Pembajun menjelaskan, antraks bisa menyerang di kulit, pernapasan, dan pencernaan pada manusia. Jika muncul di kulit biasanya manusia itu bersentuhan dengan hewan ternak yang positif antraks. Sedangkan serangan ke pernapasan melalui spora via hewan ternak yang telah mati. Jika dikonsumsi, daging dari ternak positif antraks menyerang lewat saluran pencernaan.
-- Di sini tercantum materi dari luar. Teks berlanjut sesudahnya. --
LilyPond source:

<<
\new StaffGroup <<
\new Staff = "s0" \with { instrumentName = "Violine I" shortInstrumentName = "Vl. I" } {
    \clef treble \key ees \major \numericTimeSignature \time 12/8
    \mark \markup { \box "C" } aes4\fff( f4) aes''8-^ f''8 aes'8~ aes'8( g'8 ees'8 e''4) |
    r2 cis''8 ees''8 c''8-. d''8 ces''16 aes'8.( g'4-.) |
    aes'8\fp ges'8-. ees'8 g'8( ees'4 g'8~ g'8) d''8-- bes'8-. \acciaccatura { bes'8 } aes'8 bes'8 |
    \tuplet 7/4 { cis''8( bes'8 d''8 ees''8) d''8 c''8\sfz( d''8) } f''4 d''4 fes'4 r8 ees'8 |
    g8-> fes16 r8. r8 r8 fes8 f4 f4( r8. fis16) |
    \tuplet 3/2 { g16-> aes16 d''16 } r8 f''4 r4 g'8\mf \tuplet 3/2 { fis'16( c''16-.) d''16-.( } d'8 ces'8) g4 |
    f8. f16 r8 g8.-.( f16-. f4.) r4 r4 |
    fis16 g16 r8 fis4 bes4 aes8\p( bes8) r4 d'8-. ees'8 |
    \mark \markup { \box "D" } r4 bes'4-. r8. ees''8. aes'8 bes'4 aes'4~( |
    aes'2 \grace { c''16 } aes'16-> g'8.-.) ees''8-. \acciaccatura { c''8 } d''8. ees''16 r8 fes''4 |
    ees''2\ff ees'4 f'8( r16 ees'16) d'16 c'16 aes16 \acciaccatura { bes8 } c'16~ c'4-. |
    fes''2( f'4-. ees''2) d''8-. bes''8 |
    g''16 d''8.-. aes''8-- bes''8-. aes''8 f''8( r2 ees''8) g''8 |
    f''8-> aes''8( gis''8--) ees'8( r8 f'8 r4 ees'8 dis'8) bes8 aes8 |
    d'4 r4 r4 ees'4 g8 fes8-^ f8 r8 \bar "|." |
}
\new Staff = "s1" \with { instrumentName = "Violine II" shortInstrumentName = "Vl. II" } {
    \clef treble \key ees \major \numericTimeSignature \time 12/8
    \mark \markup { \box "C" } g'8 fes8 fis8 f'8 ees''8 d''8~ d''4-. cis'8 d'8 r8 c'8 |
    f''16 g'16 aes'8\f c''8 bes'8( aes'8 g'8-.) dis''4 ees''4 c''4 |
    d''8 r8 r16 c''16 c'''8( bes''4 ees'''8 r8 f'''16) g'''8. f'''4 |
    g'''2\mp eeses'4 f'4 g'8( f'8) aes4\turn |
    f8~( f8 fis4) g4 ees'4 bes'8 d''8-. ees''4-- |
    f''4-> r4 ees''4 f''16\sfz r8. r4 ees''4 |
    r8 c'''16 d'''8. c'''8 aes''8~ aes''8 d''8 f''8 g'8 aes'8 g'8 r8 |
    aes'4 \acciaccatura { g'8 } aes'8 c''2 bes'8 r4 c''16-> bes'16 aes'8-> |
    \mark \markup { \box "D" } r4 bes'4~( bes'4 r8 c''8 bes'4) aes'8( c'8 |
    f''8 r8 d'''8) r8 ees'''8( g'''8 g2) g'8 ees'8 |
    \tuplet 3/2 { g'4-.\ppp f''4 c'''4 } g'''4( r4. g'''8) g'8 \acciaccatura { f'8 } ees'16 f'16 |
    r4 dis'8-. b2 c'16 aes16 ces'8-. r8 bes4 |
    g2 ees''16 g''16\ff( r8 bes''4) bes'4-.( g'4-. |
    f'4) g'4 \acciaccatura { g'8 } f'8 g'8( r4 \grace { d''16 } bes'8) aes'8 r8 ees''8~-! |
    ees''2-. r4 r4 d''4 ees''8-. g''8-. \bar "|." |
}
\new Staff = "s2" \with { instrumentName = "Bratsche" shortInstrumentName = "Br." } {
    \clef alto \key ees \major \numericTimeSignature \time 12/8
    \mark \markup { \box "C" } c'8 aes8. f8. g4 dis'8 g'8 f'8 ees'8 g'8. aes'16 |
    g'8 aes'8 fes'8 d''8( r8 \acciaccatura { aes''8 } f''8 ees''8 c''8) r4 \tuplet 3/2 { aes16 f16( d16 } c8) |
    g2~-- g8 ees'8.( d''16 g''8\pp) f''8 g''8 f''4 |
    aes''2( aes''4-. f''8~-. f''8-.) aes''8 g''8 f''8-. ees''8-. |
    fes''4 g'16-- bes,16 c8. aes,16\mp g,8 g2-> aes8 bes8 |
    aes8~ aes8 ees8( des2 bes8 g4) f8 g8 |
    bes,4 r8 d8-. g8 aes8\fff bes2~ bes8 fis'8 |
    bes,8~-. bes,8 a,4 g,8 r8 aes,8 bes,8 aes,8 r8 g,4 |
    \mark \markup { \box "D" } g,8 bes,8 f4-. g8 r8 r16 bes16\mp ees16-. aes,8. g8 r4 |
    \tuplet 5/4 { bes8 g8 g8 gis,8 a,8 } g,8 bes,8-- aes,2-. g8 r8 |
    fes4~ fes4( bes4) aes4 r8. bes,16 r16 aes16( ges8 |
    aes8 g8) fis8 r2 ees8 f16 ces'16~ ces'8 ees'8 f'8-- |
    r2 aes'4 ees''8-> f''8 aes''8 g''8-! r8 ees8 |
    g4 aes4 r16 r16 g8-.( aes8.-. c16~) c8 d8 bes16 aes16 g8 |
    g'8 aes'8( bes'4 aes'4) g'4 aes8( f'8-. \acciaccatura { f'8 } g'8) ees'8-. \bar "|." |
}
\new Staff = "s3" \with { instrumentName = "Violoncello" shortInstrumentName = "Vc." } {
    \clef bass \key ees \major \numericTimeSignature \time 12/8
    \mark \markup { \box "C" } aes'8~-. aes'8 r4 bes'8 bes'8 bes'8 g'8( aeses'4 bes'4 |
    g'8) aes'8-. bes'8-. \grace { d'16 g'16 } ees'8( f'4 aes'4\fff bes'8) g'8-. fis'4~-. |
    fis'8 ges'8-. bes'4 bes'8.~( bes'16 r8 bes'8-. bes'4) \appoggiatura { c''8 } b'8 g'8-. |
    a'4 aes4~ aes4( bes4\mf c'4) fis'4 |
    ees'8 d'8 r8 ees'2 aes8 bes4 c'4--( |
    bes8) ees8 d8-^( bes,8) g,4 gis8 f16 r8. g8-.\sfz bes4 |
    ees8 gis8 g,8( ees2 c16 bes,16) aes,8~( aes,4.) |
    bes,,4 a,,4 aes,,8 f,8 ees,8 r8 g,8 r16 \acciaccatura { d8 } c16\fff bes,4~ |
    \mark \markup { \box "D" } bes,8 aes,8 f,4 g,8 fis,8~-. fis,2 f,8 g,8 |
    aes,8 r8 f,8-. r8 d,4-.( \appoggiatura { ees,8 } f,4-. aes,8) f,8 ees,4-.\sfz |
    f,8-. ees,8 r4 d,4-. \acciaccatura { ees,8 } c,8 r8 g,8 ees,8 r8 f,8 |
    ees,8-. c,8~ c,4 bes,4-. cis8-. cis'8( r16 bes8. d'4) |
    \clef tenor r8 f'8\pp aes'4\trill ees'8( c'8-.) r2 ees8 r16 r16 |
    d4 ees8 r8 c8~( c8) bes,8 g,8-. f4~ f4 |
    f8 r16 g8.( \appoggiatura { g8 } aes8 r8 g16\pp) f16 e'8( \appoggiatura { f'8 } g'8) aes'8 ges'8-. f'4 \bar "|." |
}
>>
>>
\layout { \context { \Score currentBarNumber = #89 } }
"Dinkes langsung melakukan sero survei pada 125 sampel setelah ada kasus satu warga meninggal dunia dan positif antraks. Sebanyak 87 orang yang terdeteksi sero positif atau suspek dalam kondisi yang baik dan tidak perlu mendapat perawatan di rumah sakit," lanjutnya.

Pembajun juga menjelaskan, Pemda DIY tak menetapkan kasus antraks saat ini sebagai kejadian luar biasa (KLB). Penetapan KLB mengacu Peraturan Menteri Kesehatan (Permenkes) RI Nomor 1501 Tahun 2010 tentang Jenis Penyakit Menular Tertentu yang Dapat Menimbulkan Wabah dan Upaya Penanggulangan.

Penetapan KLB mengacu sejumlah faktor, seperti lonjakan kasus dua kali lipat atau lebih dan jumlah kematian meningkat 50 persen dalam kurun waktu yang sama.  “Melihat peningkatan kasus antraks di Gunungkidul apabila mengacu Permenkes sudah KLB sejak 2019 lalu. Dengan kata lain, saat kasus antraks pertama itu muncul,” kata Pembajun.